As many as 72 percent of American adults admit they've looked up health information online in the past year — that's about 90 million people, mostly searching for information about specific conditions such as a cough or flu, or treatments such as antibiotics. And more than three-quarters of those who search online health information begin their inquiry at Google, Bing or Yahoo [sources: Fox, Ginsberg]. Think about what kind of information is sitting in those search engine databases. Well, Google did.
Google Flu Trends (GFT) is an Internet-based influenza surveillance tool that uses aggregated search query data to predict flu trends in more than 25 countries, including the U.S. The project began in 2008 as an initiative under Google's philanthropic arm, Google.org, after the idea sprung from observed seasonal spikes of certain types of search terms.
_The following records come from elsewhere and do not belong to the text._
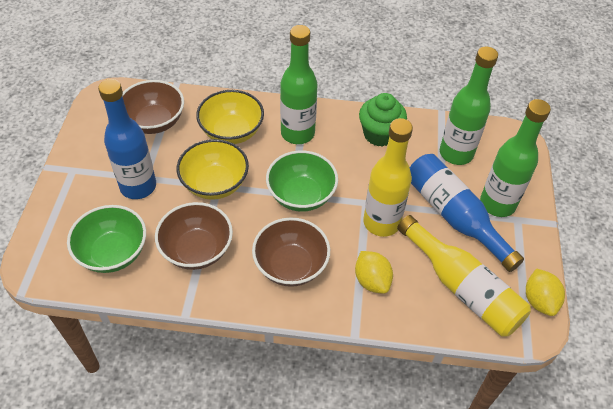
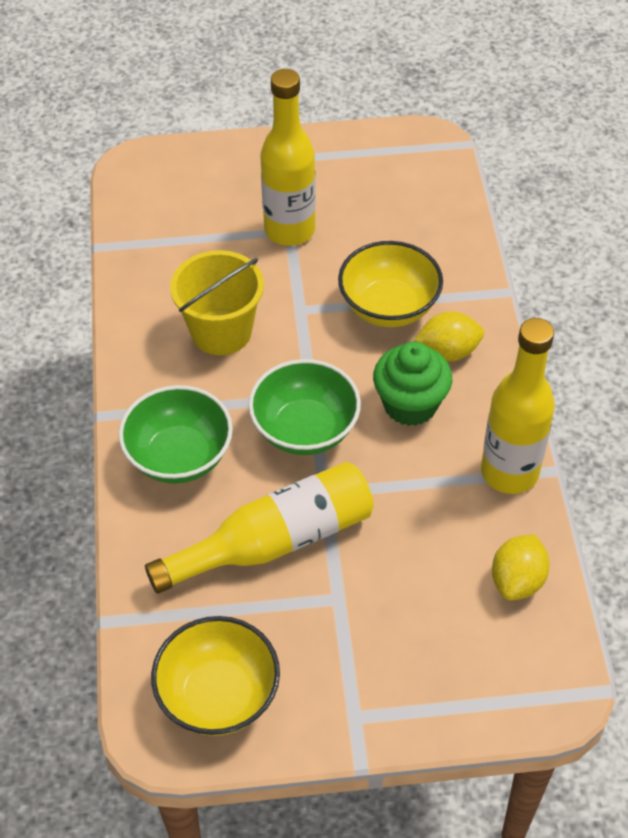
blue bottle: 2 -> 0
brown bowl: 3 -> 0
green bottle: 3 -> 0
yellow bottle: 2 -> 3
yellow bucket: 0 -> 1

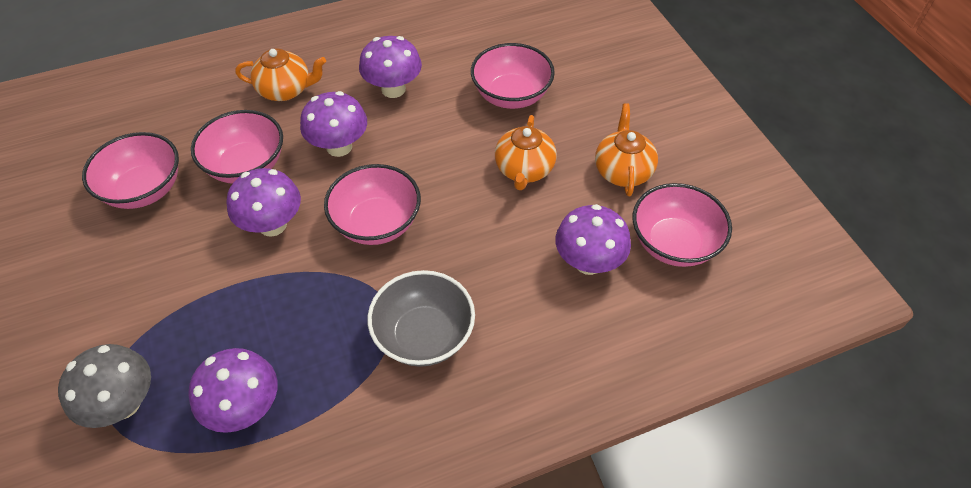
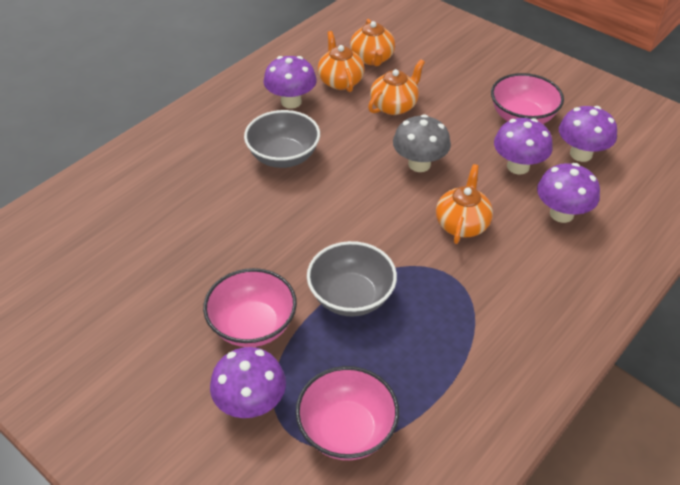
grey bowl: 1 -> 2
orange teapot: 3 -> 4
pink bowl: 5 -> 3

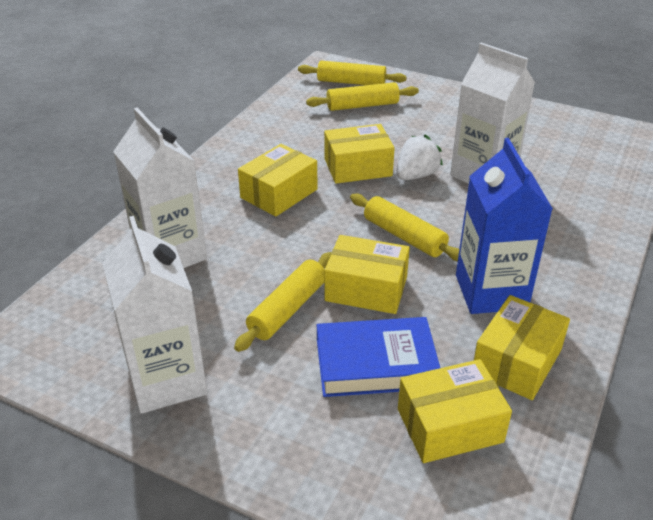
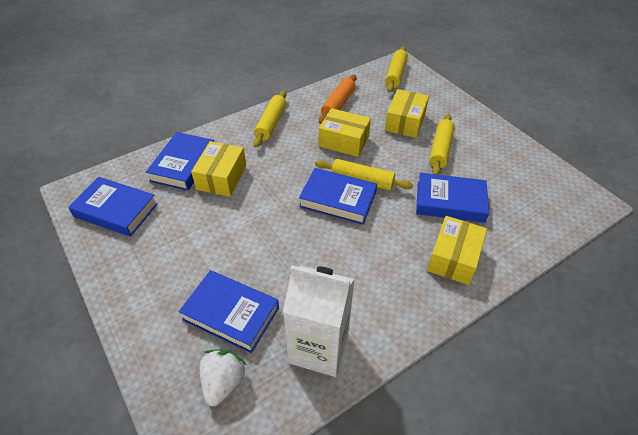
blue book: 1 -> 5
blue carton: 1 -> 0
orange rolling pin: 0 -> 1
white carton: 3 -> 1
yellow box: 5 -> 4

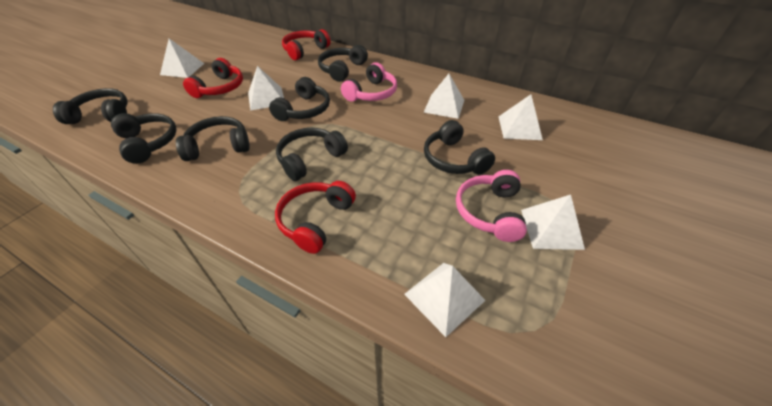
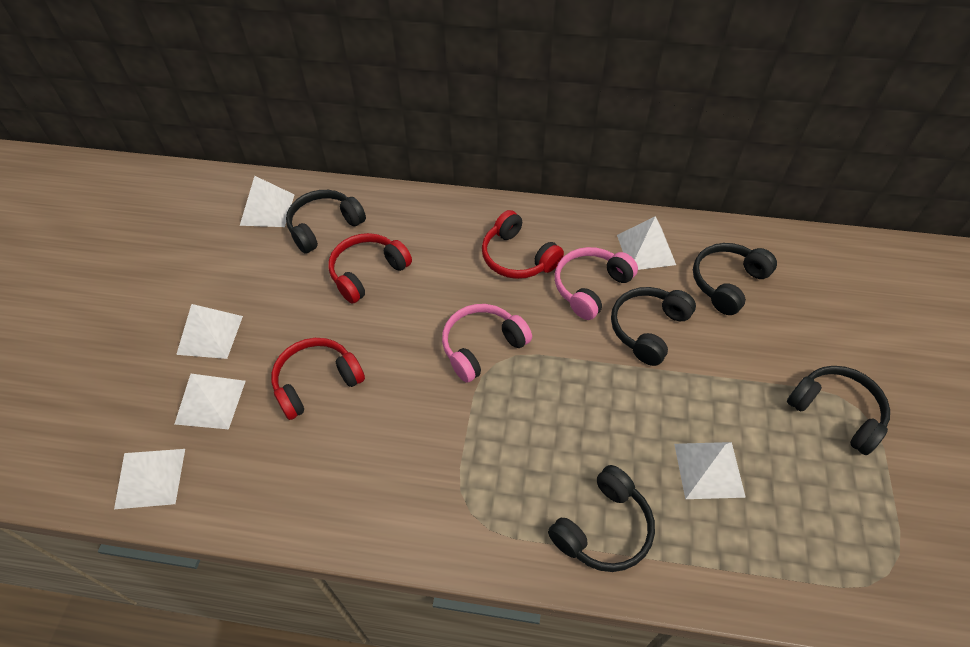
black headphones: 7 -> 5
For example, when springtime allergies strike, we're more likely to search for antihistamines than during the winter flu season, when we're more likely to search for information about our cold and flu symptoms such as fever or chills.
Google engineers used five years of historical big data — and we mean big. They tapped into their database of 50 million of the most commonly used prefiltered search queries to establish a baseline of general flu activity. The initial algorithm for the prediction tool relied solely on regional flu-related search query data (regional based on IP address), including overarching topics such as general influenza symptoms, cold remedies and antiviral medications.
The algorithm compares real-time search query data — the word or phrase you used as your search term, such as "sore throat" — against the baseline to determine levels of regional flu activity, ranging among five classifications from minimal to intense. Theoretically, GFT could provide current-day reporting (near real-time) of flu activity and predict influenza outbreaks weeks before the CDC compiles a report.
According to GFT inventors, though, GFT's real-time reporting is meant to be used as complementary information to the clinical and virological data in traditional surveillance (the CDC and its networks). GFT's fast detection is intended to help with early detection of not only flu epidemics, but also viral strain identification and the potential for pandemics.